MCP runs OAuth 2.1 with dynamic client registration and per-server token scoping. A2A v1.0 introduced signed Agent Cards using JWS and JSON Canonicalization for cryptographic identity verification, plus its own OAuth 2.0 flows with PKCE and a new Device Code grant for CLI tools. AG-UI piggybacks on whatever transport auth you're already running — bearer tokens over HTTP, session cookies over WebSocket.
Three protocols, three identity models. When agent A discovers agent B through an A2A Agent Card, then agent B calls a tool via MCP, then results propagate back through AG-UI to a user's browser — you've crossed three authentication boundaries. The user's identity may or may not have survived the journey.
Last week's post on MCP token passthrough covered one edge of this problem. Multiply it by two more protocol boundaries and you see the full shape of the challenge.
What Teams Actually Deploy
Here's the part nobody says on stage: most production systems in April 2026 use one of these protocols. Occasionally two. The full three-layer stack exists in architecture diagrams and conference keynotes, not in systems handling real traffic at scale.
Shipping teams tend to land on one of three patterns:
MCP-only. Single agent, multiple tools. No multi-agent coordination, no specialized UI protocol. The agent calls tools, formats results, returns them. This covers roughly 80% of deployed use cases and is boring in exactly the right way.
MCP + A2A. An orchestrator delegates to specialized agents via A2A, each calling their own tools via MCP. UI is a custom integration — often just a chat interface polling for final results. Tyson Foods and Gordon Food Service run this pattern in supply chain coordination.

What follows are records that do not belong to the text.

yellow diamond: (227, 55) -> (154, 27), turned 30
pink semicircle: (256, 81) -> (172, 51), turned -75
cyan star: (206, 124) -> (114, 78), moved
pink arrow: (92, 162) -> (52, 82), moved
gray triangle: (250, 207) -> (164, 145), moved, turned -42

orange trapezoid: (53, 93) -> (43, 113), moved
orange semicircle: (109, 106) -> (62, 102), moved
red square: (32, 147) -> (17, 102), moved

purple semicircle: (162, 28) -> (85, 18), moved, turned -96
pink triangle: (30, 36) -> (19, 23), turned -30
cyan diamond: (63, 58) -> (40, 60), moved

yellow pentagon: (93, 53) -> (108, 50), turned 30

MCP + AG-UI. Single agent with a rich, reactive frontend. The agent calls tools via MCP and streams its internal state to the UI through AG-UI events. CopilotKit-based applications live here. No agent-to-agent coordination needed.

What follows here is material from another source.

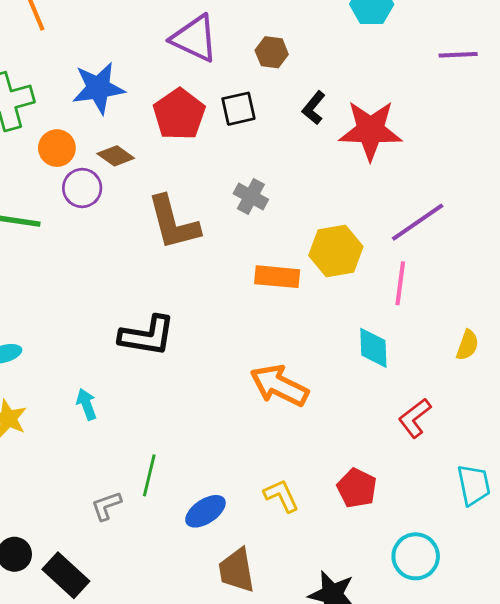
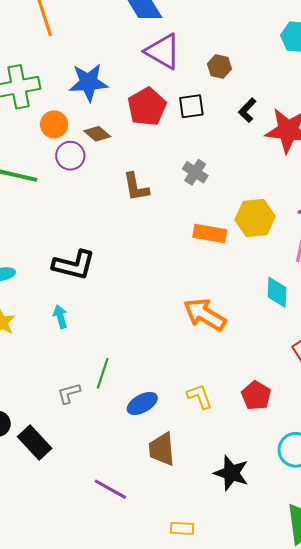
brown L-shape: (173, 223) -> (136, 187), size x0.7
black L-shape: (147, 336) -> (74, 265), moved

The full MCP + A2A + AG-UI stack? AWS's AgentCore supporting AG-UI and Microsoft's Agent Framework supporting both A2A and MCP suggest the hyperscalers are converging toward it. The integration middleware will probably exist by Q3. Probably.
So What Do You Do?
Don't architect for three protocols on day one. Pick the layer where your actual problem lives.
Coding assistant that needs GitHub, a database, and documentation access? MCP. Ship it.

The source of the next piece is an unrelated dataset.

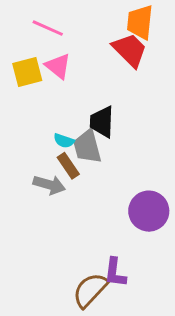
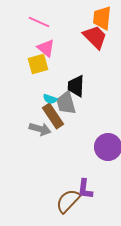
yellow square: (27, 72) -> (38, 64), moved
brown rectangle: (68, 166) -> (53, 116), size x1.4

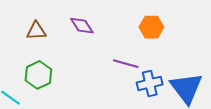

Workflow where a research agent hands off to a writer who hands off to a reviewer? A2A on top of MCP. Add AG-UI later if users genuinely need to observe the handoffs in real time — most don't.
In-app copilot where users watch agent reasoning, interrupt mid-task, and steer corrections? AG-UI over MCP. Bring in A2A only when you need genuinely autonomous sub-agents, not just parallel tool calls dressed up as agents.
The layering makes architectural sense. The protocols are individually well-designed. But the seams between them are uncharted territory, and the teams that adopt all three before the integration tooling matures will spend more time on protocol plumbing than on their product. Add layers when the pain demands it, not when the diagram looks elegant.